Endlich mal wieder Typen in der Liga. Lilienthal-Coach Jesse Backman sorgt nicht nur mit seinem engen Polo für Spannung im Spielbetrieb. Seine Truppe legte beim Final4 zwei furiose Spiele aufs Leipziger Parkett und eroberte völlig verdient den Cup. Jetzt die Meisterschaft? „Wir spüren keinen Druck, wir bleiben die Underdogs“, beschwichtigt der Finne.
Als der Countdown der letzten Sekunden abgelaufen war und seine Spieler im Freudentaumel durch die Halle torkelten, blieb Jesse Backmans Miene so finster wie immer. Oder vielleicht weniger finster, eher grübelnd. Dabei hat der TV Lilienthal gerade den Deutschen Pokal gewonnen, hat in seiner letzten Saison im Oberhaus doch noch die lang ersehnte Trophäe erobert. Und das auf eine spielerisch herausragende Weise.
„Ich habe Funken davon schon während der Saison gesehen, aber immer nur maximal fünfzehn oder zwanzig Minuten lang“, sagt Backman. Er habe gehofft, es kommt der Tag, an dem es ein ganzes Spiel lang durchfunkelt. Und genau das sei jetzt gelungen. Aber ganz zufrieden dürfe man natürlich nie sein, es gebe durchaus noch einiges, was man besser machen könne. Als der Pokal überreicht wird, bricht es aus Backman doch noch heraus. Der Pott gehört Lilienthal.
Auch beim Final4 verfolgten die Wölfe wieder die Philosophie, dass Sturm die beste Verteidigung ist. Diesmal ging sie auf. Und wie. Weißenfels und Wernigerode kamen oft genug in die Defensivzone der Lilienthaler. Die blockten aber gut, konnten sich auf das vermutlich stärkste Torhüterduo der Liga verlassen (Nils Hallerstede und Sebastian Spöhle) und behielten mit ihren blitzschnellen Kontern immer einen Fuß im Hintertürchen des Gegners. Eine mutige Taktik?
„Ich würde nicht sagen mutig“, meint Backman. „So machen wir die Dinge hier eben“. Auch als Wernigerode im Endspiel auf 5:6 verkürzt, macht Lilienthal keine Anstalten, das Ding irgendwie über die Runden zu bekommen. „Wir haben ab und zu den Fokus etwas verloren. Als Trainer versuchst du in dem Moment den Jungs Selbstbewusstsein zu geben, damit sie auch unter Druck wieder tapfer ihr Spiel durchziehen und nicht an sich zweifeln“.

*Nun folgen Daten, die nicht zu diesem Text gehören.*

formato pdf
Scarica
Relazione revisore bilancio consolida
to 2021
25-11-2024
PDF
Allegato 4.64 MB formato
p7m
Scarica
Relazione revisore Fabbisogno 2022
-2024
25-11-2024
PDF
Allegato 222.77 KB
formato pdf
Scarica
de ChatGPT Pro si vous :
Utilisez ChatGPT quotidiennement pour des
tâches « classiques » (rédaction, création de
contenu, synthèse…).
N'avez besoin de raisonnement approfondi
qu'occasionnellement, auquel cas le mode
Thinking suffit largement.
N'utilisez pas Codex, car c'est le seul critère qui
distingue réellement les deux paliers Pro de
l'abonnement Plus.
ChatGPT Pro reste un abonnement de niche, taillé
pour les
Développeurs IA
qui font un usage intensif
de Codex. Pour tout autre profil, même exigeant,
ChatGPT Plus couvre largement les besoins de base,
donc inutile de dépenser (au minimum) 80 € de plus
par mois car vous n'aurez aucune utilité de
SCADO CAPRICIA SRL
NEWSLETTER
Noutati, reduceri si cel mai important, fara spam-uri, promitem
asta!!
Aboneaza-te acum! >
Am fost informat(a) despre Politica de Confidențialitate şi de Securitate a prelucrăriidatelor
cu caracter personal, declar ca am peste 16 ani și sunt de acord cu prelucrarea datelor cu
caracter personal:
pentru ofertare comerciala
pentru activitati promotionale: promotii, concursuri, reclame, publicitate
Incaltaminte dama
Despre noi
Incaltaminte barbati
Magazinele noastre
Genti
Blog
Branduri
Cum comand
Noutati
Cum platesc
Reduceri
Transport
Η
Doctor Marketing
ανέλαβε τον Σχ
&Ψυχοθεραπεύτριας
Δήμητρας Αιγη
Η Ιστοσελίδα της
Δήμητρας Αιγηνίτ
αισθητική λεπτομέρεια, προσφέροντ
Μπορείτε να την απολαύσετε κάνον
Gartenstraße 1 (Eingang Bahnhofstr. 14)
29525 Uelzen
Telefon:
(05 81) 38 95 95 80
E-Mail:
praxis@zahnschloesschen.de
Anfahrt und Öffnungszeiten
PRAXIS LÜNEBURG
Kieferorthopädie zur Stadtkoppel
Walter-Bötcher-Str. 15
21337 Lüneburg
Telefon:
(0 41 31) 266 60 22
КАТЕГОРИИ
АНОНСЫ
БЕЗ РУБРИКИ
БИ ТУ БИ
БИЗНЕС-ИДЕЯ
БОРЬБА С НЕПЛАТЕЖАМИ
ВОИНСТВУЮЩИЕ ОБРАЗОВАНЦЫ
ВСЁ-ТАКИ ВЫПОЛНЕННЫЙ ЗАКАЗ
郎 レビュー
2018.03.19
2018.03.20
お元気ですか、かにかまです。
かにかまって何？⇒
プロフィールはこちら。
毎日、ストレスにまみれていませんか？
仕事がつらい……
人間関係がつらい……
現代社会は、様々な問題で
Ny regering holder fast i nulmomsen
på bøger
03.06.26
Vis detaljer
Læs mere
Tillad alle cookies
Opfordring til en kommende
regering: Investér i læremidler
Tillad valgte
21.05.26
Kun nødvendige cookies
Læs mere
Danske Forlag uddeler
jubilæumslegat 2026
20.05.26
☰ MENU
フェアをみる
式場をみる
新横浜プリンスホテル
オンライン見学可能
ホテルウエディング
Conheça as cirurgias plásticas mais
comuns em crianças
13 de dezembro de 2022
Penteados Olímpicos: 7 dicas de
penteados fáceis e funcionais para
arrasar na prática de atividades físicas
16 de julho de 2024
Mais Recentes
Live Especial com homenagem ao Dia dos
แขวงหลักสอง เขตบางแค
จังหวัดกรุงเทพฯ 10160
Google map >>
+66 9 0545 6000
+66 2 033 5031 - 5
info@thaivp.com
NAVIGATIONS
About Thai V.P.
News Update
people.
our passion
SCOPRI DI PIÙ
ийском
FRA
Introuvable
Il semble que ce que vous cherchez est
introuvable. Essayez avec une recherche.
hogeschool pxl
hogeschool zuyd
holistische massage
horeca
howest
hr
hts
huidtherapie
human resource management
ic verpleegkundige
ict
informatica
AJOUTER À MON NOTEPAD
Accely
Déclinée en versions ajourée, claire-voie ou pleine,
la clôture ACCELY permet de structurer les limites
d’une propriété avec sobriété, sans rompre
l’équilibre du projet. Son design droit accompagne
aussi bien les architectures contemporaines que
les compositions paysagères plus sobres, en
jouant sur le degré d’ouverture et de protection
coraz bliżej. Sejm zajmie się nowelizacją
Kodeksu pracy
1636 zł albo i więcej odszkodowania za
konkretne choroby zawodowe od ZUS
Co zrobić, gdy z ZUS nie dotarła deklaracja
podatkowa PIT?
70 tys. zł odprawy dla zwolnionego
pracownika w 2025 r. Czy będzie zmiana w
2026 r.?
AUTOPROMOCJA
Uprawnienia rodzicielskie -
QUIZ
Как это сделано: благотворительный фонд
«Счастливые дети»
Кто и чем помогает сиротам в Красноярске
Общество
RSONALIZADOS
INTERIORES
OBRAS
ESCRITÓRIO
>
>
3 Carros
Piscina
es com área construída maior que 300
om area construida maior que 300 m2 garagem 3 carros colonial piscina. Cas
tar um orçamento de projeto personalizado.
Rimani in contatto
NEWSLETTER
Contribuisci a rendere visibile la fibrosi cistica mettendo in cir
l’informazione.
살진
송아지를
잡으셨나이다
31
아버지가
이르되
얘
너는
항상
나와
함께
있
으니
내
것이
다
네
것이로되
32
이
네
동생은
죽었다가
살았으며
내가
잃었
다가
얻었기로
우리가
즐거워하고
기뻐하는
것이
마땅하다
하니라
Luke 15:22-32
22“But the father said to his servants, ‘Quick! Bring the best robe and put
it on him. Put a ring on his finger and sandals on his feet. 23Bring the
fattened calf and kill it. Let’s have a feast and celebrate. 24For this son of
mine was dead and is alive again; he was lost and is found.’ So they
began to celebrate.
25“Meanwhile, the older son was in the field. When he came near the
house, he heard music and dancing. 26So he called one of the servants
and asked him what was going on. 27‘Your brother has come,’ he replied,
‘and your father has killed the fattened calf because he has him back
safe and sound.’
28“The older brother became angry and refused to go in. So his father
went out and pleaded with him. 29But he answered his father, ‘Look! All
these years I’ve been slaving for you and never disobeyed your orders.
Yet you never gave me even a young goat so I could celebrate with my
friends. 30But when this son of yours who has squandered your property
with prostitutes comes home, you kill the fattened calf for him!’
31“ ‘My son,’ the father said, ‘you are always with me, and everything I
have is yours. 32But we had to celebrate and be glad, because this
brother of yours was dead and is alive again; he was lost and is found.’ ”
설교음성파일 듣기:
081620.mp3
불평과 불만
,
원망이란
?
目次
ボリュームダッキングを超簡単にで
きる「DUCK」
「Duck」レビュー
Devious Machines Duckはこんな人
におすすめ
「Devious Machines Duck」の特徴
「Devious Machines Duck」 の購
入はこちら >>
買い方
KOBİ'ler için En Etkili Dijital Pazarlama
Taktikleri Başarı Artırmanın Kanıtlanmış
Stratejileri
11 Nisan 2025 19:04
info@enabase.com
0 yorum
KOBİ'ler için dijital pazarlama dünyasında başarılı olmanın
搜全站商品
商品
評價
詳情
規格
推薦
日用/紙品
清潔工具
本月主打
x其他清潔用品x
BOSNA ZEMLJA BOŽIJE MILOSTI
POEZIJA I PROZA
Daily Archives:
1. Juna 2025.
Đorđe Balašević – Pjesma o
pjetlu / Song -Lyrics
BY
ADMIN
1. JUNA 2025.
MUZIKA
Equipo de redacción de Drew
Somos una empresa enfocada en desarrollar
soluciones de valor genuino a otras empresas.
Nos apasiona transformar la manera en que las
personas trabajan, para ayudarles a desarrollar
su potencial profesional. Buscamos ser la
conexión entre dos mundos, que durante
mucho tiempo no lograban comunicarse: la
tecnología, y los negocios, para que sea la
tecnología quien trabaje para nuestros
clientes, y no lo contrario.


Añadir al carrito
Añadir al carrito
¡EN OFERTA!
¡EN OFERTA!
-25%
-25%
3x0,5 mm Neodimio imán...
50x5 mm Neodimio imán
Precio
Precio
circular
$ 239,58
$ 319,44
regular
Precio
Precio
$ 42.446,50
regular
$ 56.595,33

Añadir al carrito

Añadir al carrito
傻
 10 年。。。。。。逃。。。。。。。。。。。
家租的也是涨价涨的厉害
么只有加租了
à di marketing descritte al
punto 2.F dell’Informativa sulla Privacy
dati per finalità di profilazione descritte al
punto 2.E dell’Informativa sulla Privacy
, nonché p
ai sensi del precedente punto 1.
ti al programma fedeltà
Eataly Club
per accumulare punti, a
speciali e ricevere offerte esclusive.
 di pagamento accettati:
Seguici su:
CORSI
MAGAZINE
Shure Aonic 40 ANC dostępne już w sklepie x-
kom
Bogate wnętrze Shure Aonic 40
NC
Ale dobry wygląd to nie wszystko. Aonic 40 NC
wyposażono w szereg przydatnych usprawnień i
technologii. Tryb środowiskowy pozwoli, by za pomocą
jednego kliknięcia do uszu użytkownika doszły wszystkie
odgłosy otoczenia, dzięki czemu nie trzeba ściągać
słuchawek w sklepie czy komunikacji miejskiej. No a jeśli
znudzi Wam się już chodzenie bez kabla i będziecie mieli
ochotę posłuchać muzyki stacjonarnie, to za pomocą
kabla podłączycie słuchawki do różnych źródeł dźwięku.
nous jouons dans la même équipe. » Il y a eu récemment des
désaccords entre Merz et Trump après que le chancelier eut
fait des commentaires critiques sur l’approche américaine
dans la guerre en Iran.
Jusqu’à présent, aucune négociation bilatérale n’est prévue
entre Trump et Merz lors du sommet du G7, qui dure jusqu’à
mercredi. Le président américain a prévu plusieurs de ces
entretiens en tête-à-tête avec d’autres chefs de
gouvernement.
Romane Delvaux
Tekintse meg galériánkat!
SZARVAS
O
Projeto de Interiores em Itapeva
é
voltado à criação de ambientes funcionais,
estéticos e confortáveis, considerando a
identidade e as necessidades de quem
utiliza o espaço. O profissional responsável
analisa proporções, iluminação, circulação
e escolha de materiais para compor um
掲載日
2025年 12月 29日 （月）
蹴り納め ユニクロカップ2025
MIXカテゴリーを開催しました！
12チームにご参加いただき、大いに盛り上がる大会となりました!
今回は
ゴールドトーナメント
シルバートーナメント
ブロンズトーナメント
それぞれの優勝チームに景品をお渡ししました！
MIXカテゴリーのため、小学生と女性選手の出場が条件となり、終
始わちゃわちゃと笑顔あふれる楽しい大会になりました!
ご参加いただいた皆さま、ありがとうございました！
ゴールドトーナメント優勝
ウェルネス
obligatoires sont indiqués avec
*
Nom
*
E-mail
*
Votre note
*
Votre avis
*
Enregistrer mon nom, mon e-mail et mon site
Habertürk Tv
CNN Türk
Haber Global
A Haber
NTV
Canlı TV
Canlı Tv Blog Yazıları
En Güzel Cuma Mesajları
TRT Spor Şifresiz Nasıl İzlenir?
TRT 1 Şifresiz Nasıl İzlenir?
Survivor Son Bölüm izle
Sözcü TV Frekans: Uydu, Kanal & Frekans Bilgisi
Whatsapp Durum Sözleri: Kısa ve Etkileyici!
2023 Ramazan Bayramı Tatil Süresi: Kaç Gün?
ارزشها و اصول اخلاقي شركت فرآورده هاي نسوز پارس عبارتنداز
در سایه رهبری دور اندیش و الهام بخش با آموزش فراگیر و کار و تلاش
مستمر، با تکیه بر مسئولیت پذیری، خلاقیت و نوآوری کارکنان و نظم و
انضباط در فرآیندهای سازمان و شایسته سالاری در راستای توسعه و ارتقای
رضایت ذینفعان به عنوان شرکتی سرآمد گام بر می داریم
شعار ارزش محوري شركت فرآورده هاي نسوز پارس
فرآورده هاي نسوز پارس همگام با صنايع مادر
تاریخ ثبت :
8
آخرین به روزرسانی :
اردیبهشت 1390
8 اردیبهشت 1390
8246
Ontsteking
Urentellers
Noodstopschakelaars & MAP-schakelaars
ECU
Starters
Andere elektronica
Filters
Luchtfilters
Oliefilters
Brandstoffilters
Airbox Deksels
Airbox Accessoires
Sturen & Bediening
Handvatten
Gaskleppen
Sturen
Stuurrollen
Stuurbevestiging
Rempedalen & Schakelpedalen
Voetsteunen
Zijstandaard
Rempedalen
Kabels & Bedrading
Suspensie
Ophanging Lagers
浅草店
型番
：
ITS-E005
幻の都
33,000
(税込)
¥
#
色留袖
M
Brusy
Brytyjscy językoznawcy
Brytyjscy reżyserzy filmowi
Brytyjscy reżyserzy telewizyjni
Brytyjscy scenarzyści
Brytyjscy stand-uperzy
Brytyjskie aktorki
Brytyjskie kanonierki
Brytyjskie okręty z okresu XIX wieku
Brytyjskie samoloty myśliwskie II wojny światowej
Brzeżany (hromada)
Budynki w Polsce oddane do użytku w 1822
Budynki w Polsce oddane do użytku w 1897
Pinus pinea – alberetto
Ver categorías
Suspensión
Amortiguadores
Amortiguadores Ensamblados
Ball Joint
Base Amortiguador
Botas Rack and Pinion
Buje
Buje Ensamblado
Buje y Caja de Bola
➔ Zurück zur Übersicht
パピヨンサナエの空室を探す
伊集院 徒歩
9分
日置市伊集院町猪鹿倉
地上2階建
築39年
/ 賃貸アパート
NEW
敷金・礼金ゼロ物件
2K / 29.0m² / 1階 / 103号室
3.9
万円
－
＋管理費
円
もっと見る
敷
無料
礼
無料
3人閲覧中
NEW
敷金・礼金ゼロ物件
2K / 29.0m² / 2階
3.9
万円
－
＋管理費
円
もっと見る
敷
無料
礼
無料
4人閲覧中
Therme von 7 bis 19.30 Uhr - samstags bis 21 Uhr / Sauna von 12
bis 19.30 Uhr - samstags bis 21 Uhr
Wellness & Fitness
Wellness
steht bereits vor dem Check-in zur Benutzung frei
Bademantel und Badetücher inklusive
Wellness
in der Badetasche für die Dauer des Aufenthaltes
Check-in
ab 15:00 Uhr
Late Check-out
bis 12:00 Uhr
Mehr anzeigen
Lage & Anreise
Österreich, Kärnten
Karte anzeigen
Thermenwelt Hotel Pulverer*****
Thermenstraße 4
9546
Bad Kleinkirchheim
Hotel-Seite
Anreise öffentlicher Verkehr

Natürlich herrschte im Hallentrakt nach dem Finale ausgelassene, feuchtfröhliche Stimmung. Cupsieg. Im letzten Jahr. Wahnsinn. „Wir haben ein paar Mal abgeklatscht und einige Selfies geschossen“, beantwortet Backman trocken die Frage, ob die Feierlichkeiten nicht negativ auf das anstehende Playoff-Spiel gegen Hamburg ausstrahlen könnten. Das mag vielleicht nicht stimmen, aber dass ab jetzt nur die Playoff zählen, glaubt man ihm aufs Wort.
Jeder erfüllt seine Rolle und macht seinen Job.
„Gut, dass wir das Interview am Dienstag machen“, sagt Backman. „Morgen wird mich das Hobbyturnier vom letzten Wochenende nicht mehr interessieren.“ Ist jetzt also auch das ganz große Ding drin? Mit dem gezeigten Spiel muss man schon Meister im Understatement sein, um sich als Außenseiter zu bezeichnen. Backmann verzieht mal wieder keine Miene. „Der Druck liegt jetzt auf den anderen Teams. Wir spüren keinen Druck, wir bleiben die Underdogs.“
Natürlich schwingt dauerhaft mit, dass dies Lilienthals letzte Bundesligasaison ist. Unglaublich aber wahr. Man hat sich schwer verspekuliert und wird sich nach der jetzt schon erfolgreichsten Saison der Vereinsgeschichte in die Bedeutungslosigkeit verabschieden. Auf die sportlichen Leistungen soll das aber bis zum letzten Spiel keinen Einfluss haben. Das Team hält zusammen, hat auch schwache Phasen überstanden, insbesondere während der Verletzung von Janos Bröker.
Backman will aber keinen Spieler hervorheben. „Jeder erfüllt seine Rolle und macht seinen Job. Es ist gut, eine Gruppe Jungs auf derselben Mission zu wissen. Es ist ihre letzte gemeinsame Saison und sie haben Spaß. Wir haben gesehen, dass wir auf dem richtig Weg sind. Ich bin mir sicher, da ist noch ausreichend Treibstoff übrig, um nachzulegen“.